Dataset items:
────────────────────────────────────────

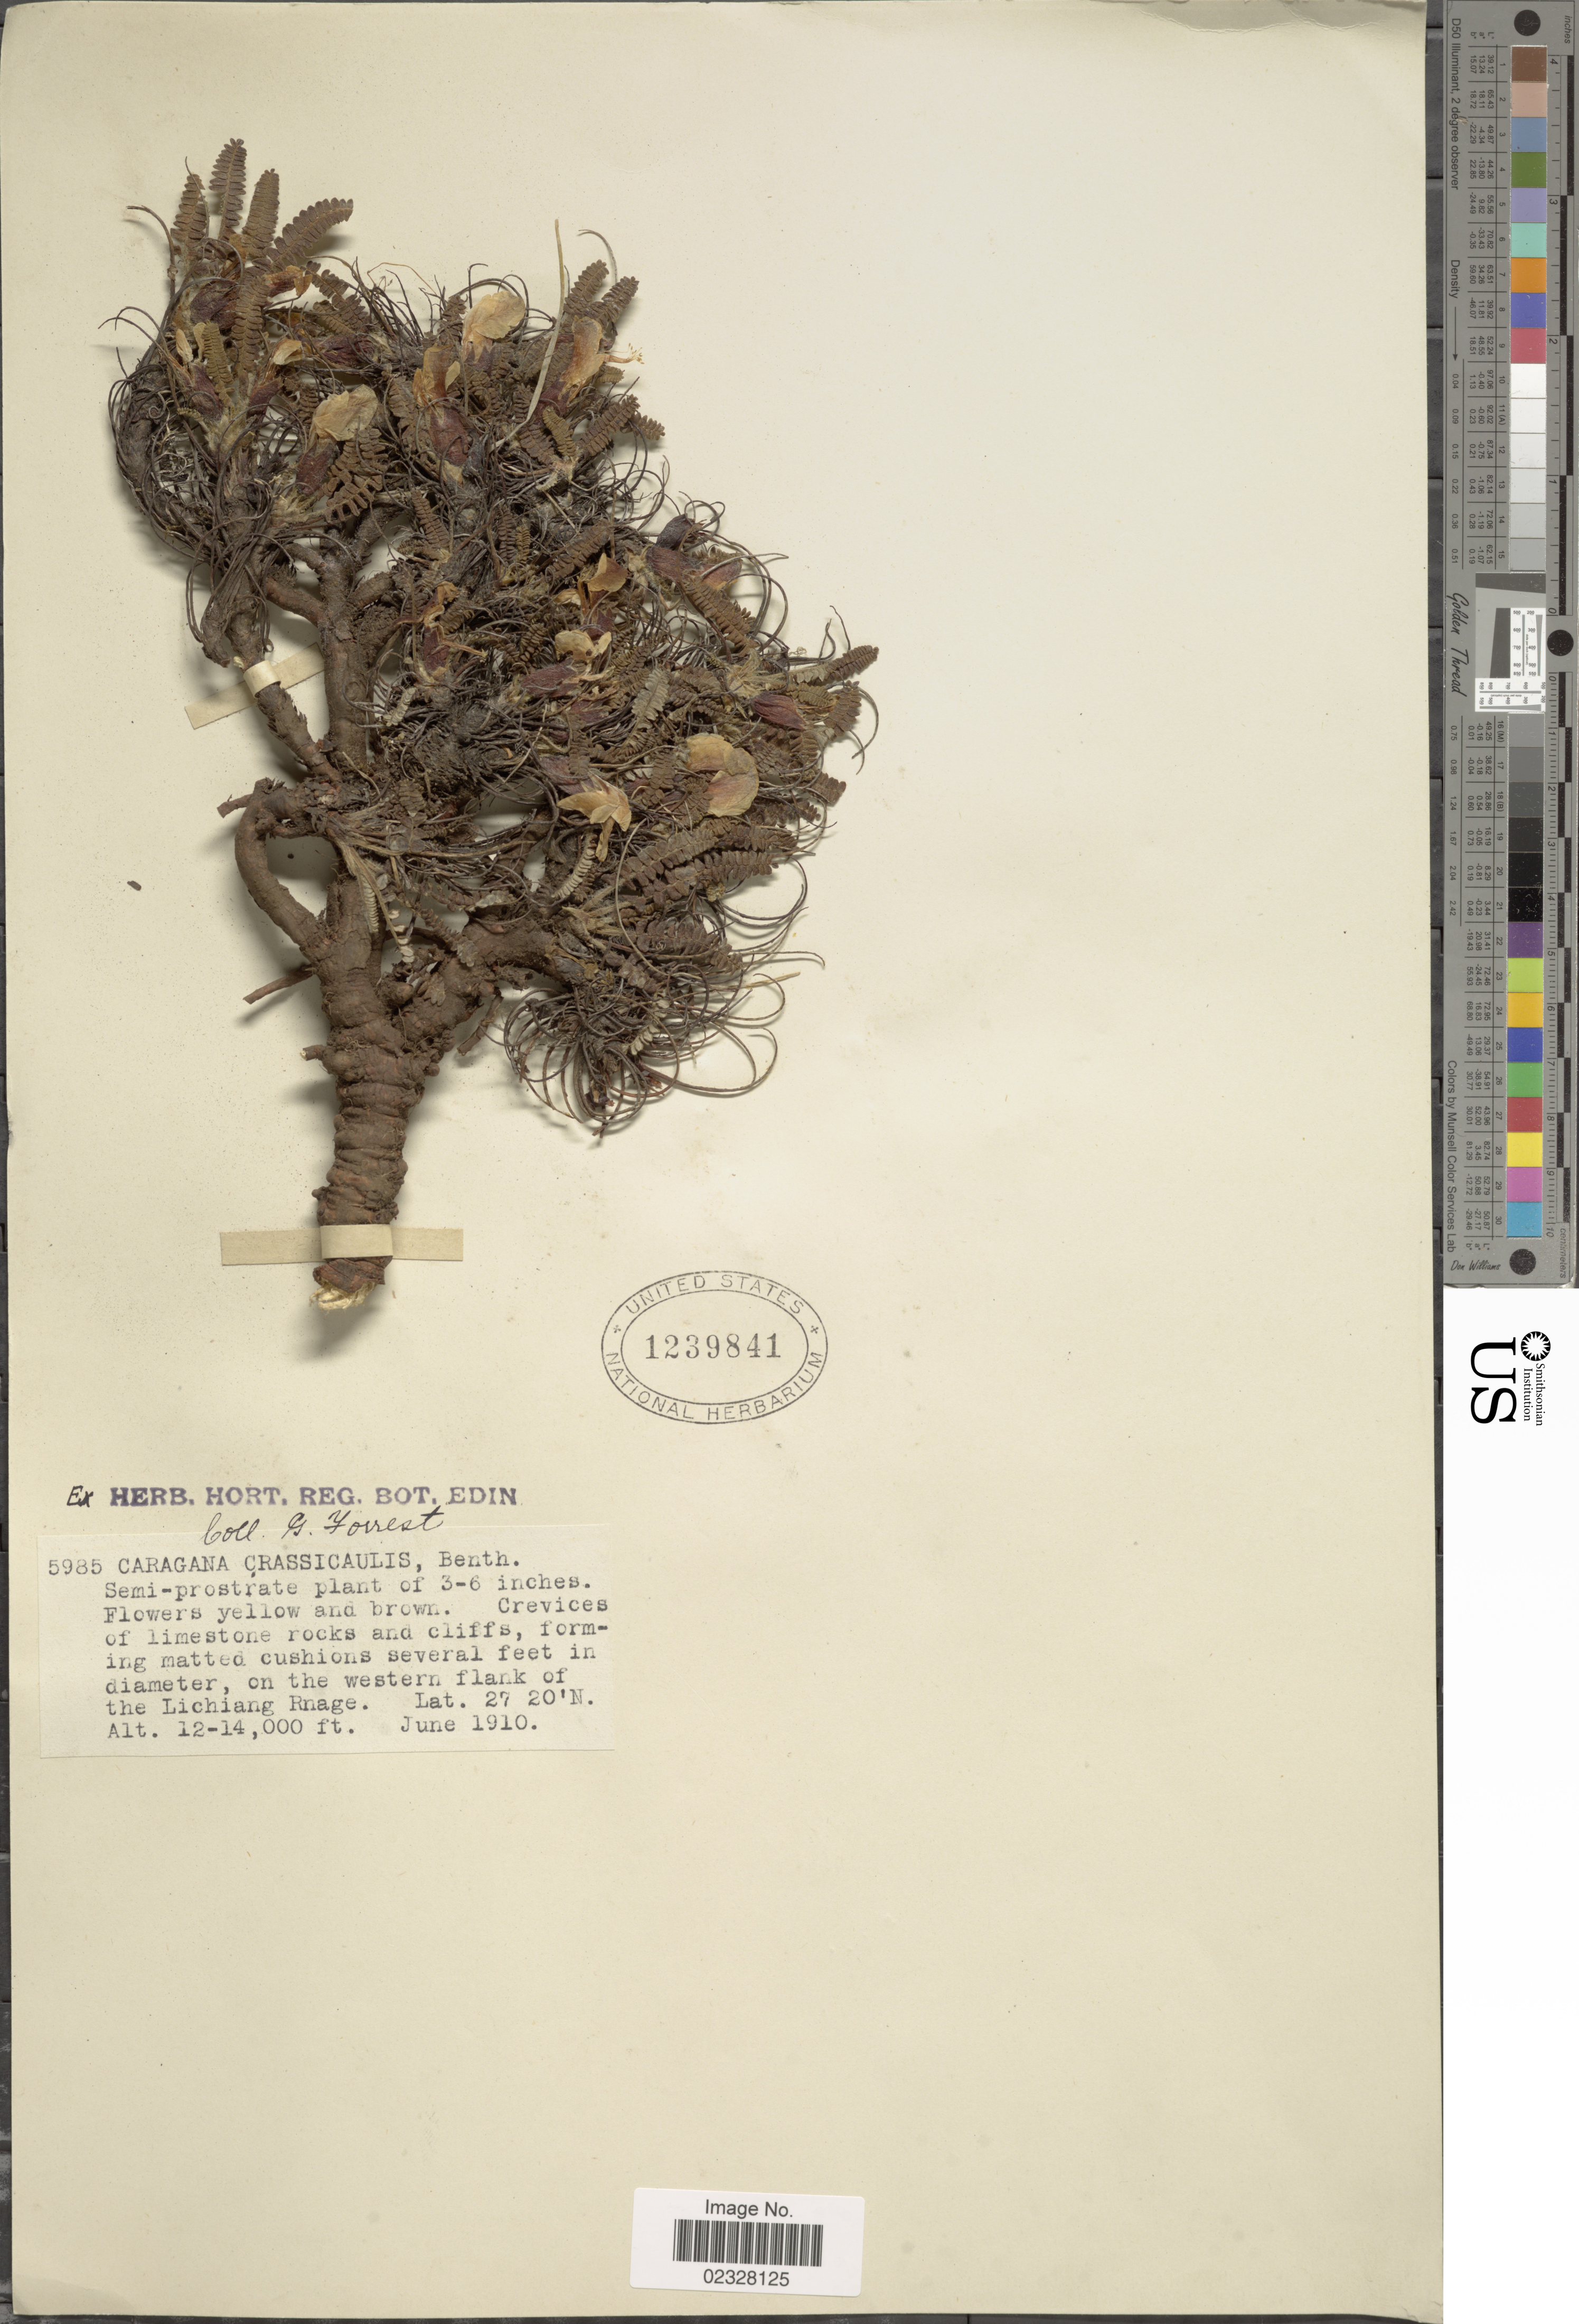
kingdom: Plantae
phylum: Tracheophyta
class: Magnoliopsida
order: Fabales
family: Fabaceae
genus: Caragana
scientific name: Caragana crassicaulis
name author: (Baker) Benth.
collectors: G. Forrest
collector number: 5985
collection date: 1910-06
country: China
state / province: Yunnan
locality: On the western flank of the Lichiang Range.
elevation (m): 3658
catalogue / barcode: US 1239841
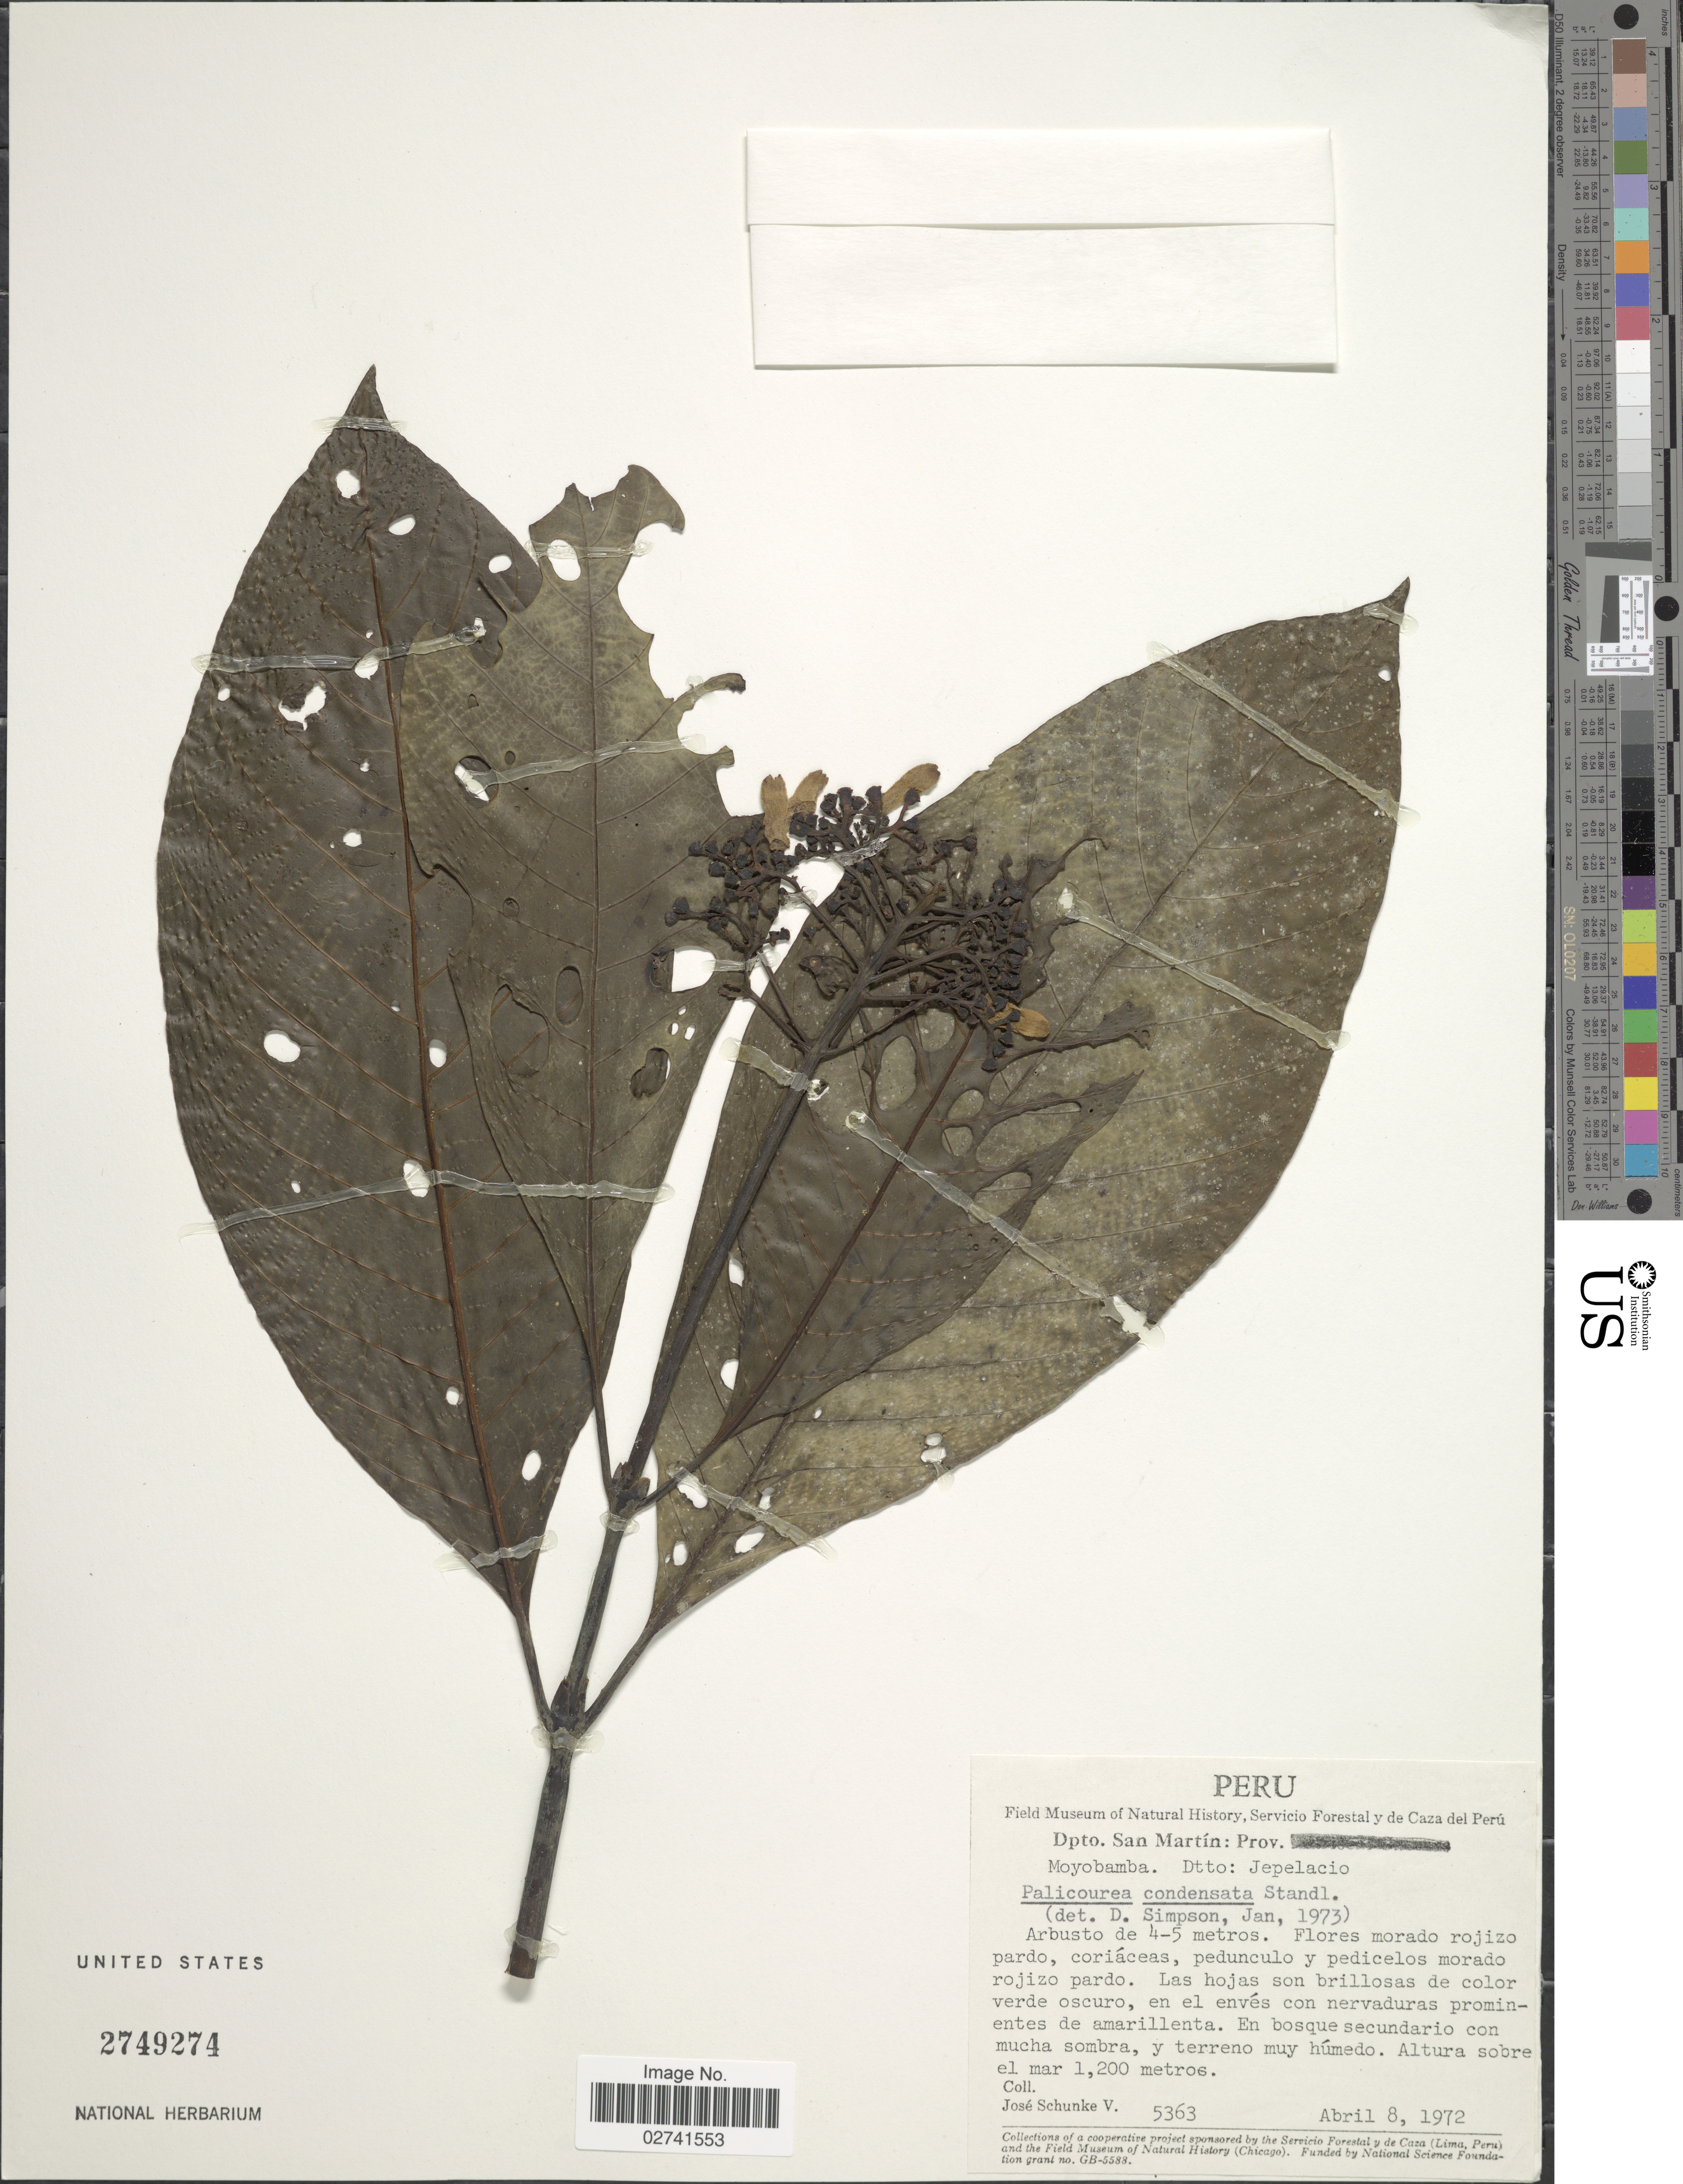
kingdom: Plantae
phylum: Tracheophyta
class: Magnoliopsida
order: Gentianales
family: Rubiaceae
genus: Palicourea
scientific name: Palicourea lasiantha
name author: Krause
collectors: J. Schunke Vigo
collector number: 5363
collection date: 1972-04-08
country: Peru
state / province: San Martín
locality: Dpto. San Martín: Prov. Moyobamba. Dtto: Jepelacio, En bosque secundario con mucha sombra, y terreno muy húmedo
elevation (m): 1200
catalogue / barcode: US 2749274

────────────────────────────────────────

▶ **What is expected**: Could you convert every line of the records above into a JSON list of strings, one string per line, with blank lines and the pictures left out?

▶ **Expected answer**:
[
  "kingdom: Plantae",
  "phylum: Tracheophyta",
  "class: Magnoliopsida",
  "order: Fabales",
  "family: Fabaceae",
  "genus: Caragana",
  "scientific name: Caragana crassicaulis",
  "name author: (Baker) Benth.",
  "collectors: G. Forrest",
  "collector number: 5985",
  "collection date: 1910-06",
  "country: China",
  "state / province: Yunnan",
  "locality: On the western flank of the Lichiang Range.",
  "elevation (m): 3658",
  "catalogue / barcode: US 1239841",
  "kingdom: Plantae",
  "phylum: Tracheophyta",
  "class: Magnoliopsida",
  "order: Gentianales",
  "family: Rubiaceae",
  "genus: Palicourea",
  "scientific name: Palicourea lasiantha",
  "name author: Krause",
  "collectors: J. Schunke Vigo",
  "collector number: 5363",
  "collection date: 1972-04-08",
  "country: Peru",
  "state / province: San Martín",
  "locality: Dpto. San Martín: Prov. Moyobamba. Dtto: Jepelacio, En bosque secundario con mucha sombra, y terreno muy húmedo",
  "elevation (m): 1200",
  "catalogue / barcode: US 2749274"
]